This post is based on a Gophercon talk by Daniela Petruzalek: Who tests the tests?
A little bit of history
In the beginning, we checked our code manually, running the application and trying different inputs: we called that manual testing. Then we discovered that we could write code to test application code to check if it's correct: we called that automatic testing (unit, integration, functional, etc.)
Now we are in the AI era where we write fewer tests and even less code, we need a way to swiftly check that the tests are correct and that they are testing the cases we expect in our application.
How can we know if code written by AI is correct?
You can use automatic tests in the same way we used to check code written by humans.
One option would be to let the AI write the application code and you write the tests, you can even use TDD where you, the human, write the tests and let the AI write the implementation after.
Another option is to let the AI write the application code and the tests, but then how can you be sure that those tests are testing the things you want or need? Reading and understanding the tests would be the best, but can we do that automatically?
Enter: mutation tests
Mutation testing is a way to check that the tests you have are testing the code the way you want by making small changes to the application code and checking that the tests fail as expected.
It's based on a concept known as a mutant: a version of your application with a small change.
How does it work?
The mutation testing cycle is this:
- Create a mutant: change the application code by applying just one change
- Run your test suite
- Check how many mutants were killed
After running your tests, the ones that failed are said to have killed the mutant, those tests are testing something related to the code you changed and are, from the perspective of that change, good tests.
After many changes, if a test never failed it means that test didn't kill any mutant and is a weak test. You should probably delete that test or write a better one.
If a mutant is never killed, then that code is not being tested (no coverage) or is being tested poorly, you have an opportunity to write a test to check that piece of code if needed.
Do I have to make these changes manually?
You can do it manually, but there are some tools to aid you:
- C#, TypeScript and Scala: Stryker
- Go: go-gremlins
- Java: pitest
- Python: mutatest
- Rust: mutants.rs
These tools provide a way to make those changes automatically and some of them run the tests for you.

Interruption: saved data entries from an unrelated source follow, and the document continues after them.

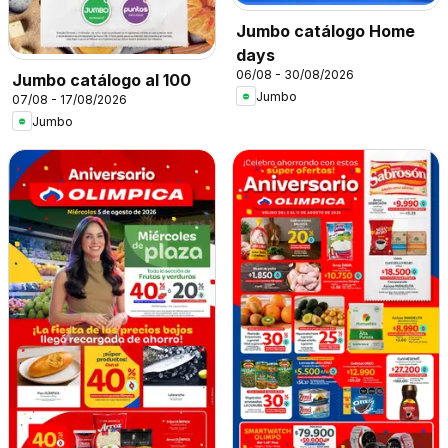
Jumbo catálogo Home
days
06/08 - 30/08/2026
Jumbo catálogo al 100
Jumbo
07/08 - 17/08/2026
Jumbo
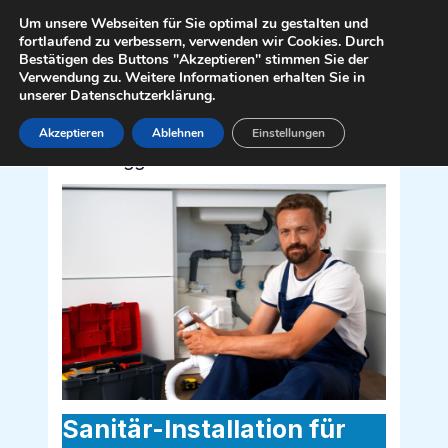
Zum
Mai
Um unsere Webseiten für Sie optimal zu gestalten und
Inhalt
fortlaufend zu verbessern, verwenden wir Cookies. Durch
Men
Bestätigen des Buttons "Akzeptieren" stimmen Sie der
springen
Verwendung zu. Weitere Informationen erhalten Sie in
unserer Datenschutzerklärung.
Akzeptieren
Ablehnen
Einstellungen
Sanitär Installateur für Hermagor-
Pressegger See 9620
Sanitär-Installation für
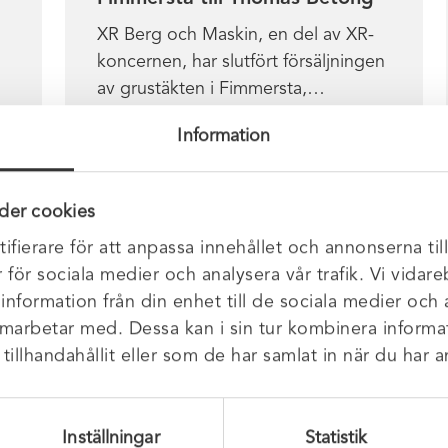
XR Berg och Maskin, en del av XR-
koncernen, har slutfört försäljningen
av grustäkten i Fimmersta,…
r
Information
Läs mer
der cookies
ifierare för att anpassa innehållet och annonserna til
r för sociala medier och analysera vår trafik. Vi vida
 information från din enhet till de sociala medier och
amarbetar med. Dessa kan i sin tur kombinera infor
illhandahållit eller som de har samlat in när du har a
Varför välja XR?
Inställningar
Statistik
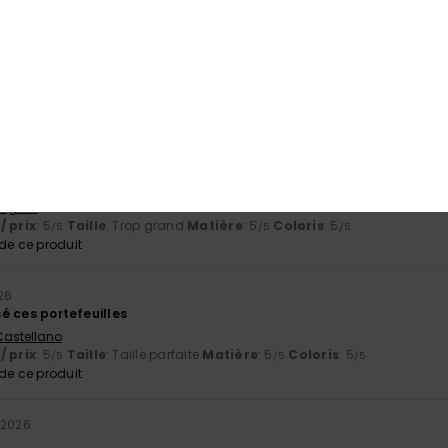
e ce produit
uit
/ prix
: 5
Matière
: 5
Coloris
: 5
/5
/5
/5
e ce produit
English
/ prix
: 5
Taille
: Trop grand
Matière
: 5
Coloris
: 5
/5
/5
/5
e ce produit
26
isé ces portefeuilles
 Castellano
/ prix
: 5
Taille
: Taille parfaite
Matière
: 5
Coloris
: 5
/5
/5
/5
e ce produit
 2026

Why do we need mutation testing?
Let's see a very simple example in Python:
def divide(a, b):
if b == 0:
raise ValueError("can't divide by 0")
return a/b
A simple test suite we can have is:
import unittest
from divide import divide
class TestDivide(unittest.TestCase):
def test_divide_error(self):
with self.assertRaises(ValueError):
divide(1, 0)
def test_divide_success(self):
self.assertEqual(1, divide(1, 1))
if __name__ == '__main__':
unittest.main()
Run the tests and everything is fine:
$ python tests.py
..
----------------------------------------------------------------------
Ran 2 tests in 0.000s
OK
Here we are testing both flows, when an error is raised and when we complete a successful operation, coverage is at 100% but those tests are not great, and here's why: let's change the implementation of divide from a/b to a*b:
def divide(a, b):
if b == 0:
raise ValueError("can't divide by 0")
return a*b
Running the tests should fail, right? They don't, because 1*1 is still 1:
$ python tests.py
..
----------------------------------------------------------------------
Ran 2 tests in 0.000s
OK
This is a problematic test:
def test_divide_success(self):
self.assertEqual(1, divide(1, 1))
Even when you have 100% test coverage, that doesn't mean you have 100% test case coverage; some cases may be missing or not being tested correctly.
What we did here was a mutation: from a/b to a*b, that mutation gives us information about our tests that we didn't have before.

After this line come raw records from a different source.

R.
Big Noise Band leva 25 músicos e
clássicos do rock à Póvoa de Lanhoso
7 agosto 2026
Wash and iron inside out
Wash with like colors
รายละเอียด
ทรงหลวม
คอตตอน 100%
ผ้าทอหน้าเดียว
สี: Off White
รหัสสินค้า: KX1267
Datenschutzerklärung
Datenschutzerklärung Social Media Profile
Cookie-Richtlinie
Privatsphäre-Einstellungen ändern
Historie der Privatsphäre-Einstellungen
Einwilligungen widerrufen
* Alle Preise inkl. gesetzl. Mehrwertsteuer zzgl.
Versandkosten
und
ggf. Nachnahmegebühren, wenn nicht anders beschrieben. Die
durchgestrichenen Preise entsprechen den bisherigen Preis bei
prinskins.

How to read the results of mutation testing?
When you run your test suite against mutated code, each test can do one of two things: kill the mutant (the test fails, so it detected the change) or survive (the test still passes, so it missed the change). After many mutation, you can summarize how often each test killed mutants, for example:
After 200 Mutations:
TestA: 140 Kills, 60 Survived
TestB: 200 Kills
TestC: 30 Kills, 170 Survived
How to interpret this:
TestA: is good test because on most mutations it was killed.
TestB: is your strongest test, it detects every mutation you ran.
TestC: is the weak one, it usually doesn't detect mutations.
When not to use mutation testing?
In some projects or languages, running mutation tests can take hours. For each mutant, the tool has to compile (if needed) and run the full test suite. If your test suite takes 10 minutes, each mutation will take at least that long, so keep this in mind.
Use this approach on small projects or ones where the "edit, compile, test" cycle is small.
Closing
So who tests the tests? In practice, mutation testing does that: by checking that your tests react when the code is deliberately broken.